In contrast, if the search term is something highly selective, like the word "IRx0003914", then perhaps only a very few index partitions with have index entries for that unique, uncommon term. Most index partitions will have empty results, which are much easy to merge/coallesce at higher performance.

An application developer can leverage this behavior with UI or other application approaches that send queries for special terms to purposefully defined indexes that support tighter selectivity.

Smaller indexes

A related approach to increase performance is to reduce index sizes

Some index types such as the bleve full-text engine include features to filter away parts of documents, such as by ignoring certain fields, not storing entire documents, and not storing contextual information such as to enable search hit highlighting.

If the application requirements allow turning off or not utilizing those advanced features, you can reduce index sizes to increase performance.

Smaller index sizes can be more completely cached in memory, which allows cbft to avoid expensive I/O storage accesses, and hence also increase performance.

Heterogeneous node capabilities

cbft also supports the ability for a cbft cluster to be comprised of a mix of different machine capabilities, where some machines may be bigger or more powerful than others.

cbft can utilize the more powerful machines by assigning those machines more index partitions than the less powerful machines.

To tell cbft that a machine is more powerful, please see the -weight command-line flag. For example...

./cbft -weight 2 [...other cbft params...]

Relaxing consistency

cbft includes the optional ability when processing a query to ensure that indexes are "caught up", where all the latest data from the data source has been incorporated into the index, before the query processing proceeeds.

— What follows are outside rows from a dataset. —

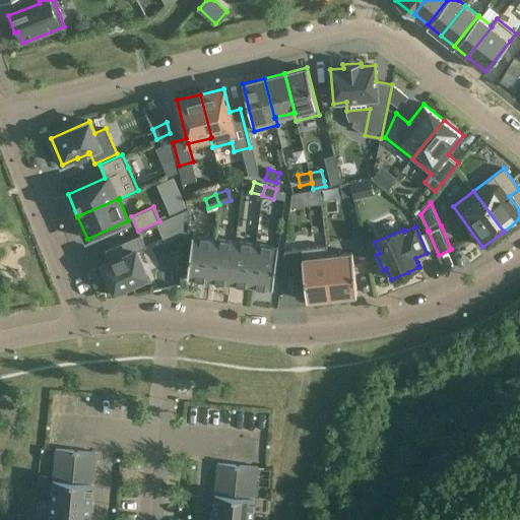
[(105,250),(109,261),(103,264),(107,274),(103,276),(112,296),(113,295),(112,293),(115,291),(116,294),(134,285),(133,283),(135,282),(136,284),(137,284),(137,282),(148,277),(136,251),(146,247),(140,235),(105,250)]
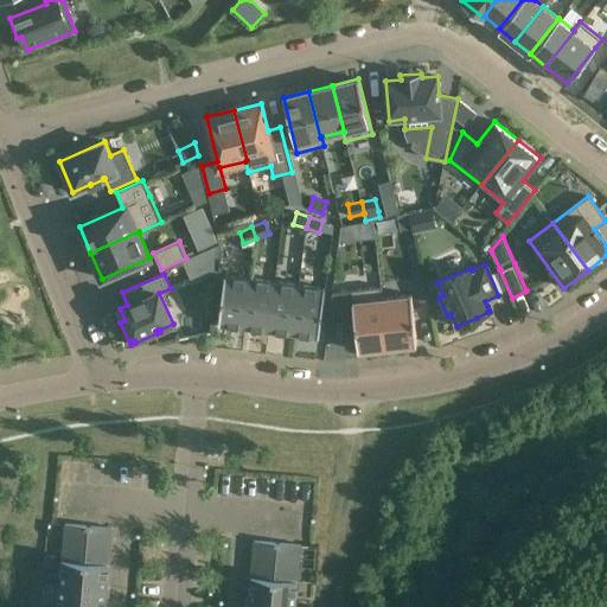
[(244,327),(251,279),(225,275),(218,324),(244,327)]
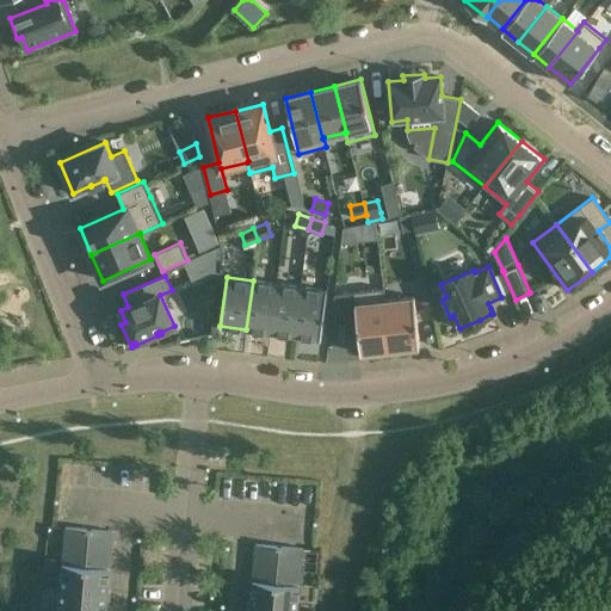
[(277,284),(253,281),(246,329),(271,333),(277,284)]
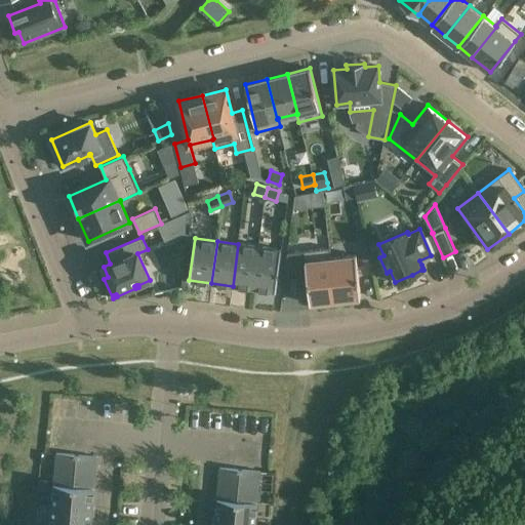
[(258,246),(238,244),(233,286),(253,288),(258,246)]
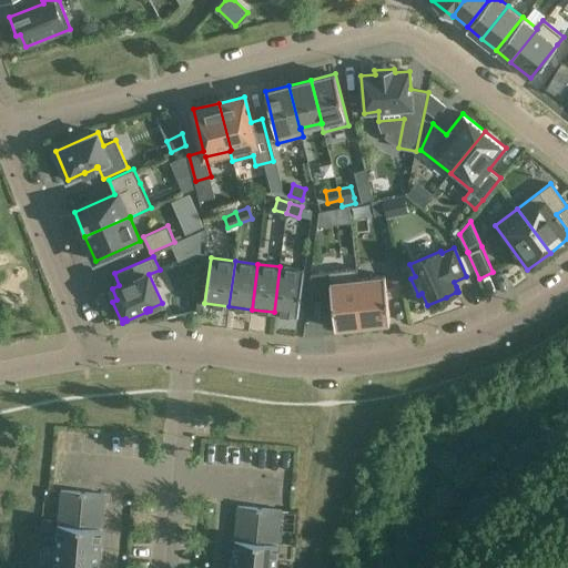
[(304,270),(280,266),(274,312),(298,315),(304,270)]
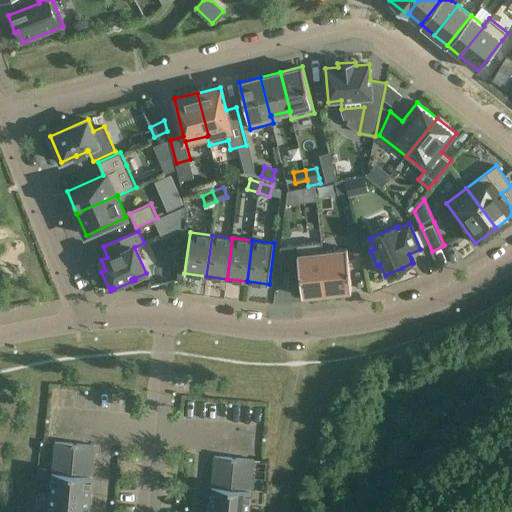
[(280,246),(278,262),(298,260),(302,296),(327,293),(322,251),(323,251),(322,242),(280,246)]
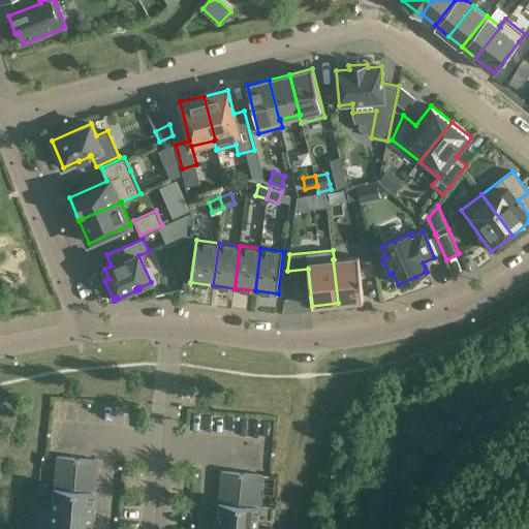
[(334,259),(333,259),(338,303),(364,300),(359,256),(334,259)]
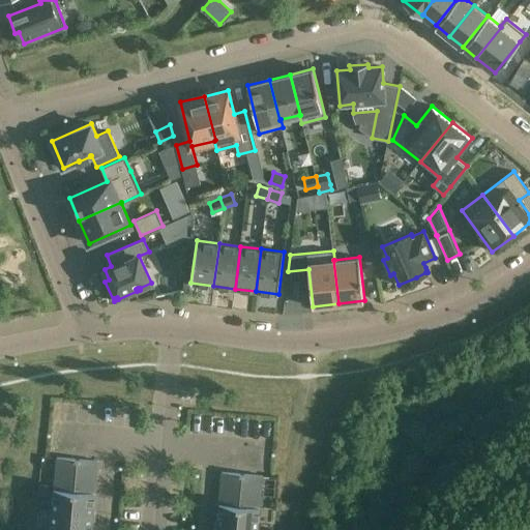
[(97,461),(57,458),(54,491),(94,494),(97,461)]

This allows an application to "read your own writes" (RYOW), where query results will reflect the latest mutations done by an application thread.

However, if application requirements allow, cbft supports the ability to instead query the index even if the index is out of date. This may be useful for some cases to increase the apparent or perceived performance to the users of the overall application, at the tradeoff of sometimes receiving older or "stale" index results.

Advanced storage options

TBD

Compacting data

TBD

Testing and experiments

At the end of all these complex design tradeoffs and theories, the ultimate answers will come from real-world data and results from testing and experiments on actual hardware and datasets.